--- EXERCISE AIM ---
Scan the entries below, and for each line that includes the word "أحداث", make a copy.

--- INFORMATION SHOWN ---
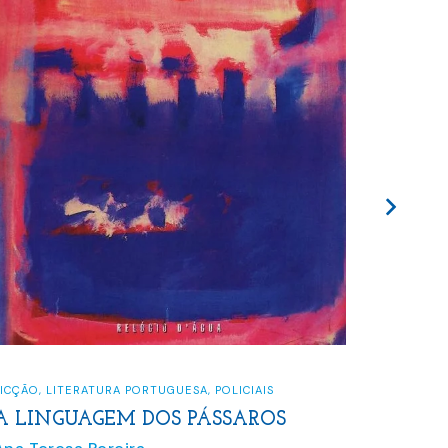
FICÇÃO
,
LITERATURA PORTUGUESA
,
POLICIAIS
FICÇÃO
,
I
A LINGUAGEM DOS PÁSSAROS
A CAS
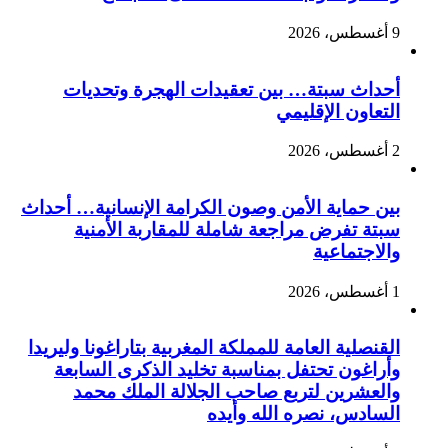
9 أغسطس، 2026
أحداث سبتة… بين تعقيدات الهجرة وتحديات
التعاون الإقليمي
2 أغسطس، 2026
بين حماية الأمن وصون الكرامة الإنسانية… أحداث
سبتة تفرض مراجعة شاملة للمقاربة الأمنية
والاجتماعية
1 أغسطس، 2026
القنصلية العامة للمملكة المغربية بتاراغونا وليريدا
وأراغون تحتفل بمناسبة تخليد الذكرى السابعة
والعشرين لتربع صاحب الجلالة الملك محمد
السادس، نصره الله وأيده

--- YOUR SOLUTION ---
أحداث سبتة… بين تعقيدات الهجرة وتحديات
بين حماية الأمن وصون الكرامة الإنسانية… أحداث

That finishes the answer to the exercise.